■ Goal of the exercise
Express the material from its first line up to and including the line containing "The subs_claim slice" as a JSON list of strings, one string per line, leaving out blank lines.

### Given records

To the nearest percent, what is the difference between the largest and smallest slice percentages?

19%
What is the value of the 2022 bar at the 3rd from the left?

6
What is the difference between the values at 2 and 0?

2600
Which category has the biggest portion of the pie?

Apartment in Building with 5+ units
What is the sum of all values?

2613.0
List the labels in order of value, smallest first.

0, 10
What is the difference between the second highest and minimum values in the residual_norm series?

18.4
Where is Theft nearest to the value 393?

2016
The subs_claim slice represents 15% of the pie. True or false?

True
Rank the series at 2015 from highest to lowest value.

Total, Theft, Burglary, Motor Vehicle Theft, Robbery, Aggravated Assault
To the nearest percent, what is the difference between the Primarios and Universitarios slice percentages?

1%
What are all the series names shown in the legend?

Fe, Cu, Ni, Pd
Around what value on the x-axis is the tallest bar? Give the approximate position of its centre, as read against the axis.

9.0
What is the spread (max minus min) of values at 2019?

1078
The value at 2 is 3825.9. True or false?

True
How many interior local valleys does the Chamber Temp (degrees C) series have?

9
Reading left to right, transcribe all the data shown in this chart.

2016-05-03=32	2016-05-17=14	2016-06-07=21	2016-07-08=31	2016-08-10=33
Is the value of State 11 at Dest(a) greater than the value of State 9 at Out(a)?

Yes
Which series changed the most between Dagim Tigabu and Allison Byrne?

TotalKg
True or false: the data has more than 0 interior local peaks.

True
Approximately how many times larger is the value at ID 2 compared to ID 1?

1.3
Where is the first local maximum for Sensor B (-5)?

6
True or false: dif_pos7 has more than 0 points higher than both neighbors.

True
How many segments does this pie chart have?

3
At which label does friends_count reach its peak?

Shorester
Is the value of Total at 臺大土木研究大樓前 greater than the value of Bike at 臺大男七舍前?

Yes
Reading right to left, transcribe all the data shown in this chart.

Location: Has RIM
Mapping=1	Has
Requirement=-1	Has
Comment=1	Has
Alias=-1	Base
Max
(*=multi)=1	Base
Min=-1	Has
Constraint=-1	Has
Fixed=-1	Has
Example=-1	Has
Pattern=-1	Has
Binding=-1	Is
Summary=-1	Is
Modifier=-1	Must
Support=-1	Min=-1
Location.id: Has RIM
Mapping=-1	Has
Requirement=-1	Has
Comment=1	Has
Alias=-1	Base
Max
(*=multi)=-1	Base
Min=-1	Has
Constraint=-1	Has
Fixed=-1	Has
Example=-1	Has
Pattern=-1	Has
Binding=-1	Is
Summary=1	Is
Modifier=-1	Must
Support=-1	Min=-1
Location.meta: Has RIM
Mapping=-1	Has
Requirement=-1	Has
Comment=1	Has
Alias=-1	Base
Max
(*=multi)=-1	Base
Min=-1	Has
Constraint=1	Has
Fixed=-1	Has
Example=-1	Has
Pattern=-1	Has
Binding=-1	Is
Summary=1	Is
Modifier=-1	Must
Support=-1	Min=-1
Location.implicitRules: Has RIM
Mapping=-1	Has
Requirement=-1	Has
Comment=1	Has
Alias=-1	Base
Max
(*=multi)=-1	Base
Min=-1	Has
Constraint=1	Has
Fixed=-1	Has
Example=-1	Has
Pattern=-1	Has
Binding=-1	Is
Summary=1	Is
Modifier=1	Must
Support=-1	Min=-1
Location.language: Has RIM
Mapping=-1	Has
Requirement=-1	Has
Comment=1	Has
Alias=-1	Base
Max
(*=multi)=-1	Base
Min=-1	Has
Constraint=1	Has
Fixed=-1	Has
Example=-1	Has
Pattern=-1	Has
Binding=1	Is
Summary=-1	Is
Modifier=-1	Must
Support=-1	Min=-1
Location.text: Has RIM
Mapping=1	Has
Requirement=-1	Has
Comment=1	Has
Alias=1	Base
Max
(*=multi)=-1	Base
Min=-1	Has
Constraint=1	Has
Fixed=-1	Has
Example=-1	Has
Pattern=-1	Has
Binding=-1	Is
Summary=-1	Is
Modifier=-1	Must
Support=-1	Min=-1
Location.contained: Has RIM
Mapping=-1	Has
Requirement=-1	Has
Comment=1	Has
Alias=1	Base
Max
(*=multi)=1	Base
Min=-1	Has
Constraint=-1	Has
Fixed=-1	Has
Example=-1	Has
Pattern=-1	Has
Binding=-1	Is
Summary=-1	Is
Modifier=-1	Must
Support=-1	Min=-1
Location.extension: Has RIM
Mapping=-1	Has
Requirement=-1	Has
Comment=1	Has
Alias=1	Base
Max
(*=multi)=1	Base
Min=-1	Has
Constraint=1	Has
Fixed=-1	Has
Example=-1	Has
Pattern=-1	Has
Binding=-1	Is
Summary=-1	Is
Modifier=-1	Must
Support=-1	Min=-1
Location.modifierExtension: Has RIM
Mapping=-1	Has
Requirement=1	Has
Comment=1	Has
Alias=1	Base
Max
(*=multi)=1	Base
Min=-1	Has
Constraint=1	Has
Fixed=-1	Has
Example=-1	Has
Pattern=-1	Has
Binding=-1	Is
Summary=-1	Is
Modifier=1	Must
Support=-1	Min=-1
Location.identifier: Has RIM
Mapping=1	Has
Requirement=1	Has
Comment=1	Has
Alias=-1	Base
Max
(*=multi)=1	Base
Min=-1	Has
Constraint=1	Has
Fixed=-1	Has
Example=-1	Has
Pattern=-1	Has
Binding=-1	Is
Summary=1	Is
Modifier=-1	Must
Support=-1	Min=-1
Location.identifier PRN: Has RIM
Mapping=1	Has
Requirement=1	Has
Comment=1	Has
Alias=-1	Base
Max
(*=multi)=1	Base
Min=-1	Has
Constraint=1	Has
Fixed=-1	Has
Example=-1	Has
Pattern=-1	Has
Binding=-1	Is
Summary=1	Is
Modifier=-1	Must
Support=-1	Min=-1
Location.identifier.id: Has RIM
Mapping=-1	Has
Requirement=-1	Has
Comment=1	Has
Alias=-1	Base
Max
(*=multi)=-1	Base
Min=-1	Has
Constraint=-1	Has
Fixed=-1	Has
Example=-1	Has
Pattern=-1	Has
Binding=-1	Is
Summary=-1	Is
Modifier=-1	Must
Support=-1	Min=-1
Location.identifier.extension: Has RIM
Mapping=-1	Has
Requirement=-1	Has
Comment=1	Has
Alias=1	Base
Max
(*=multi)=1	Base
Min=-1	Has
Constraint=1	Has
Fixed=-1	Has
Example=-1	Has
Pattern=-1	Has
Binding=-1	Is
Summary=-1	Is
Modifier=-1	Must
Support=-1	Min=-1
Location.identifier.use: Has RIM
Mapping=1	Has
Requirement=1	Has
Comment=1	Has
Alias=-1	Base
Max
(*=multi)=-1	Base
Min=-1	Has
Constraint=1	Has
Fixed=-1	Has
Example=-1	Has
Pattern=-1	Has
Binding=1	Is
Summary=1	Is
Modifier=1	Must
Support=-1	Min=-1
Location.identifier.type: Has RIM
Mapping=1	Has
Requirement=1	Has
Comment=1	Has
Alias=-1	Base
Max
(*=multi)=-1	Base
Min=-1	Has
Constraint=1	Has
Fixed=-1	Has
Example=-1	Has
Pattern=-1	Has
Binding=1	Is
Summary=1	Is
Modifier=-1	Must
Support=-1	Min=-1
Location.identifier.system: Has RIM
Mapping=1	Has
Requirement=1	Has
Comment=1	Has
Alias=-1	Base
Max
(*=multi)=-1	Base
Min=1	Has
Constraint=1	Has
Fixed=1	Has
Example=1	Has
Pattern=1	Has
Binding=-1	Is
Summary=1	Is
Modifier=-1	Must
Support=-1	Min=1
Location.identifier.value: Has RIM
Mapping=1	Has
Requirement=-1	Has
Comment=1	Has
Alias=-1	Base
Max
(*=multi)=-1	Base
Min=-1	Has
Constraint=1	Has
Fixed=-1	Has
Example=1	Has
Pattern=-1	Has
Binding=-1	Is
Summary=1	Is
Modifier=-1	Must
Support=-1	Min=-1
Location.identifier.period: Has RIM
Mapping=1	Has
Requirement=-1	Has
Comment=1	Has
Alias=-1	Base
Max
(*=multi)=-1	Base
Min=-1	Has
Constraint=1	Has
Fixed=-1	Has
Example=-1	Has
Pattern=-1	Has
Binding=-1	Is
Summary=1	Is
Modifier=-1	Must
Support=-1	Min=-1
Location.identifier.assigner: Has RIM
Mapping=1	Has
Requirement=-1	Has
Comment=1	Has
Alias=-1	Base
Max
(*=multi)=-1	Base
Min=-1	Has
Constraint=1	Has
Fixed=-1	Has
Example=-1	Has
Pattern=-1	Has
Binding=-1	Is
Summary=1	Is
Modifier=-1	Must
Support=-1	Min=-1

######

■ Answer space
[
  "To the nearest percent, what is the difference between the largest and smallest slice percentages?",
  "19%",
  "What is the value of the 2022 bar at the 3rd from the left?",
  "6",
  "What is the difference between the values at 2 and 0?",
  "2600",
  "Which category has the biggest portion of the pie?",
  "Apartment in Building with 5+ units",
  "What is the sum of all values?",
  "2613.0",
  "List the labels in order of value, smallest first.",
  "0, 10",
  "What is the difference between the second highest and minimum values in the residual_norm series?",
  "18.4",
  "Where is Theft nearest to the value 393?",
  "2016",
  "The subs_claim slice represents 15% of the pie. True or false?"
]